The legal system and the economic system collided on Monday, June 25 in Arizona. The U.S. Supreme Court issued its decision on the constitutionality of the controversial law known as “papers please”. This nickname was perhaps inevitable when Governor Jan Brewer first unveiled the statute. The law requires law enforcement to request proof of legal immigration status based on a suspicion that a person is an illegal immigrant.
Lawsuits contesting the constitutionality of the law were filed practically before the ink was dry. As written it is an unspoken invitation not just to profile people based on outward appearances, but to use that profile in an abuse of power. The Arizona Governor is claiming victory because the state can continue to request proof of legal status to be in the U.S. The Obama Administration is claiming victory because the Court found the rest of the law unconstitutional. The police can stop a motorist and request papers verifying immigration status – but police may not use their authority for profiling, nor may they hold someone for an “unreasonable” amount of time while determining their status.
The free market may be the real decision maker here. People who depend on tourism for their livelihoods may wish the bill was just a bad dream. In the one year since the law passed Arizona has lost over $253 million just from tourism.
Companies that planned conferences in the state have pulled back some of their money also. Over $141 million worth of the stuff has disappeared. All those hotel room rentals, air fare fees, restaurant and shopping dollars gone. It’s not a fun time back at the office if the Chief Financial Officer or Salesperson of the Year misses the awards dinner while waiting for a fax of their birth certificate.

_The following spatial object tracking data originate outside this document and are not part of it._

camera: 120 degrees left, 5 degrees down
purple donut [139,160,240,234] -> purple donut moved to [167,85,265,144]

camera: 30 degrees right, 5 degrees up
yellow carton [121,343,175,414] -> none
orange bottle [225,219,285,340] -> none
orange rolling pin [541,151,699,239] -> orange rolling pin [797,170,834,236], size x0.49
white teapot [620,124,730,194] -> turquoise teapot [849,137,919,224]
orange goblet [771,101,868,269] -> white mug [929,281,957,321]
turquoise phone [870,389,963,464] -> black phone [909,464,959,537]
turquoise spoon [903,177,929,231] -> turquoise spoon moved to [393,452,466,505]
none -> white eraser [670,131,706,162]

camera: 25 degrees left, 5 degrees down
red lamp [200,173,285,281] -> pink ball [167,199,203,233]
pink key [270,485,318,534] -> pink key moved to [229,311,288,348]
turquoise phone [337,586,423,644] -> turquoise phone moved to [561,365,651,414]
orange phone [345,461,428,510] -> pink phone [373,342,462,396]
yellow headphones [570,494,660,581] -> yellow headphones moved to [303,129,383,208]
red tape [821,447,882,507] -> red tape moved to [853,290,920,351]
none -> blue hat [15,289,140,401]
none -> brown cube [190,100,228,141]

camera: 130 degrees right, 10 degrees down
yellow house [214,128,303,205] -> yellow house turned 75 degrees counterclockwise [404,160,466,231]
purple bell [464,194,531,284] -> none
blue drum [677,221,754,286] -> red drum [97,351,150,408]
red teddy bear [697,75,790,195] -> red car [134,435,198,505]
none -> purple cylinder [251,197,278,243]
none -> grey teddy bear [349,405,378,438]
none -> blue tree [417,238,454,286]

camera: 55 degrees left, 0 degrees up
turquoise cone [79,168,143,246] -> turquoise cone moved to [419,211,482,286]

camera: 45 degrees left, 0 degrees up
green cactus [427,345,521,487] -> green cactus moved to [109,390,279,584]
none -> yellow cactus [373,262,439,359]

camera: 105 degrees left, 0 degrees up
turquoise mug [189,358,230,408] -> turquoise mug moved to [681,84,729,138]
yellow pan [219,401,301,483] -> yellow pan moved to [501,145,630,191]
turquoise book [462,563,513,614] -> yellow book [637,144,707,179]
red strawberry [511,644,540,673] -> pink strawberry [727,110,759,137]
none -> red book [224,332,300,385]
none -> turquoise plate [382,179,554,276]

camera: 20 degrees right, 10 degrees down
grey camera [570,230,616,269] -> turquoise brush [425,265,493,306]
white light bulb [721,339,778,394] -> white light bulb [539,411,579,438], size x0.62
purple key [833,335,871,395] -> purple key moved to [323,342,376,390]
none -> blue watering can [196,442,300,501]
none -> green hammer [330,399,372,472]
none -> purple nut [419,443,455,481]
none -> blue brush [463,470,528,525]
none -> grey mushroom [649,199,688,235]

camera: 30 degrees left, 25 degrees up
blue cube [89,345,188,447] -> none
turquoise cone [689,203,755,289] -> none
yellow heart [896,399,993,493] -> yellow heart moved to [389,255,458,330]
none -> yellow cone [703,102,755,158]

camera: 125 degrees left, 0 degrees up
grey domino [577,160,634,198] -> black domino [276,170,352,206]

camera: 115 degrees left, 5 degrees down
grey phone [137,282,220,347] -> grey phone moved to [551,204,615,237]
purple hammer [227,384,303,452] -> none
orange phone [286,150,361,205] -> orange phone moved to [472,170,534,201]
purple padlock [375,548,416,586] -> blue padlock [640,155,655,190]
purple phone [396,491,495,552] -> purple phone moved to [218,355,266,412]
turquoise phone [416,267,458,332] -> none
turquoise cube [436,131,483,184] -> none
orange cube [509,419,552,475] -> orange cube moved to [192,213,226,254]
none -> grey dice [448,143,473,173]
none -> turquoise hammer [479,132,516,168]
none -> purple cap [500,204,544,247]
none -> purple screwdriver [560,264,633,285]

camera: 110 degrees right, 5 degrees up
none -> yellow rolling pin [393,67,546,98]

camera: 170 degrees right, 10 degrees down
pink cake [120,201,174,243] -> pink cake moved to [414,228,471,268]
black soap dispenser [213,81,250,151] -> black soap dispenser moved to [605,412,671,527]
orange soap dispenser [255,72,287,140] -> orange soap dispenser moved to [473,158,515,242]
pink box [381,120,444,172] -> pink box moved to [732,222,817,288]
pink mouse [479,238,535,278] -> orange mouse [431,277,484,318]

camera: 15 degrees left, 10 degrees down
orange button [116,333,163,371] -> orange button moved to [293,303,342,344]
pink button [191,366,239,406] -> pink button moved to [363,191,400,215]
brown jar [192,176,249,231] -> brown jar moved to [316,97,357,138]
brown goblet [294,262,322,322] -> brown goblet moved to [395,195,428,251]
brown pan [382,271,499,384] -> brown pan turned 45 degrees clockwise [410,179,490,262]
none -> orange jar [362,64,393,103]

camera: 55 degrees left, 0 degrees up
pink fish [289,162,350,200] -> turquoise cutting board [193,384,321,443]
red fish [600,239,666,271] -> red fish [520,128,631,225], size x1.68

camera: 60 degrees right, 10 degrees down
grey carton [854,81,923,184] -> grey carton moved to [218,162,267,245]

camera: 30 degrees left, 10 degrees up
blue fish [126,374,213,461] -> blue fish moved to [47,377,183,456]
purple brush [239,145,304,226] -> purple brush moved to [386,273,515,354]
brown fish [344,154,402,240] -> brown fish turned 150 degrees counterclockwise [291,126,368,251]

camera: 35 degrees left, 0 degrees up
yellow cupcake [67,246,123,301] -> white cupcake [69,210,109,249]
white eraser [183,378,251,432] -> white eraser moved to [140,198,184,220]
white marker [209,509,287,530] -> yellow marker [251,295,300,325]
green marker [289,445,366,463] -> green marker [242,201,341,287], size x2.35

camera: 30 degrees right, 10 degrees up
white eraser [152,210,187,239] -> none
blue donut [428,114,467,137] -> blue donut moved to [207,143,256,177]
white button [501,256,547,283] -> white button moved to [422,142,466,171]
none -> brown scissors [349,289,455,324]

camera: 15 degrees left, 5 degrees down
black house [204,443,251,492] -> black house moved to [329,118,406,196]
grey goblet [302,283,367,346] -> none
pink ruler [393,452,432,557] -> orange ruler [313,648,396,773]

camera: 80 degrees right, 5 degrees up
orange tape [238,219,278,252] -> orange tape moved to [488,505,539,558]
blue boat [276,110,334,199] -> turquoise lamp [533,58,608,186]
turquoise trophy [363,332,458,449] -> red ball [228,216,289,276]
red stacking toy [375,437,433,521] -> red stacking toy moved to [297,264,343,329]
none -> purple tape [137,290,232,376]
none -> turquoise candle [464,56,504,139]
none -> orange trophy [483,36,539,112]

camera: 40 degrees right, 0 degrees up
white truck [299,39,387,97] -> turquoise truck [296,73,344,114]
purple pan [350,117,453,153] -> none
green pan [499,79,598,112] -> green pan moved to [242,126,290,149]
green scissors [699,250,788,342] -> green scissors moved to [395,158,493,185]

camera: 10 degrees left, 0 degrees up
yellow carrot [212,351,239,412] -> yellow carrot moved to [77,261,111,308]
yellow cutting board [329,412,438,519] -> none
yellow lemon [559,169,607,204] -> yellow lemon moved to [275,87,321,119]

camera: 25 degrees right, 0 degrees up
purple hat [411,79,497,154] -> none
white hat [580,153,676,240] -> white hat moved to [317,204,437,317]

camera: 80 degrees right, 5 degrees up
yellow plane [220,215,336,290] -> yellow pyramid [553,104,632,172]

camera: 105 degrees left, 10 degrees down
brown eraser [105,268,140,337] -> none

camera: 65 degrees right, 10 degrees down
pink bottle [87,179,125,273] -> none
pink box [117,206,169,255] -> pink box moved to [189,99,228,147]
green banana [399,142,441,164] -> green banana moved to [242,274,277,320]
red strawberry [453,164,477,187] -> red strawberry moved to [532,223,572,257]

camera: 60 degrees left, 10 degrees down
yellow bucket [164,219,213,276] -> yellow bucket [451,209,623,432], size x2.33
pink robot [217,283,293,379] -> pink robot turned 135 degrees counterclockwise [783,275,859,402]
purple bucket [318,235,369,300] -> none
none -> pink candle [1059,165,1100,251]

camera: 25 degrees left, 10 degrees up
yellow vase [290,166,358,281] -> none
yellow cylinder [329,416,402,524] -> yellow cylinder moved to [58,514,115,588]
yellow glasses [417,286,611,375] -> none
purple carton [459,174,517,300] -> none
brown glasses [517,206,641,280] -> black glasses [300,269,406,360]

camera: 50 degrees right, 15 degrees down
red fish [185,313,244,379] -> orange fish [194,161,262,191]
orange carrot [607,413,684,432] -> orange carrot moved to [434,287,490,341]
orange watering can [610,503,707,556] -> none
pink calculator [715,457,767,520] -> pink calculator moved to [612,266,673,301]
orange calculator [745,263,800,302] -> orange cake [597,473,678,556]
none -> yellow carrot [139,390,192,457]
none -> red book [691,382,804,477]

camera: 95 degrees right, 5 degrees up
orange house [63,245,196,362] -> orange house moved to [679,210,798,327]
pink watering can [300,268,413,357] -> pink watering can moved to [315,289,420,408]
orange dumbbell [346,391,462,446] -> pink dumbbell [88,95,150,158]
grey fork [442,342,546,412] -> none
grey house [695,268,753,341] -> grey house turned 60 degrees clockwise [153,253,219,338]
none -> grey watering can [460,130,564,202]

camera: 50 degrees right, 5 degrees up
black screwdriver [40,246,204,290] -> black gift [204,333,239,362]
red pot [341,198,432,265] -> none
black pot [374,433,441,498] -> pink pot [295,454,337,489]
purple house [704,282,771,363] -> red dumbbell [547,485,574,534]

The estimated loss of anywhere from $9 million in tax revenue (some estimates are as high as $23 million) will hurt when it comes time for the State to pay for highway patrol expenses. How will the state even try to measure what it costs citizens and businesses that are victims of crimes committed while the police are tied up waiting for papers for a person detained for jaywalking.
Other states are feeling the heat of similar restrictions. Georgia law has not even taken effect and an estimated 30% of immigrants have fled the state. They may not have enough workers to harvest thousands of acres of tomatoes. Florida farmers are predicting they will lose $1 billion in unharvested crops. Not only will they lose their income, consumers will pay a lot more for what does get harvested. Supply and demand in effect.
A critical flaw in all these efforts is the underlying assumption that an immigrant is automatically illegal. We have people who arrived as immigrants and are now U.S. citizens. We have people who are here with student visas and work visas. Business leaders loudly lament government regulation and red tape. They report it increases costs and reduces productivity. Just imagine how they feel about SB 1070, and its new layer of paperwork (pun intended).
The Court’s ruling may have only deepened the divide between political expediency and economic reality. Just because a person can prove he or she is in the U.S. legally doesn’t mean they will like having to carry that proof with them. They certainly won’t like knowing they could be stopped at any time, then detained for some undetermined amount of time. It’s not just inconvenient. It’s humiliating.
In her zeal to demonstrate just how anti-immigrant she can be, Brewer may be proving how anti-business she can be. Businesses that need chemical engineers or mechanics, hospitals that need nurses or technicians and entrepreneurs who need computer networks and support all may come looking for you. Not to see your papers…but to fill the jobs that will help them thrive.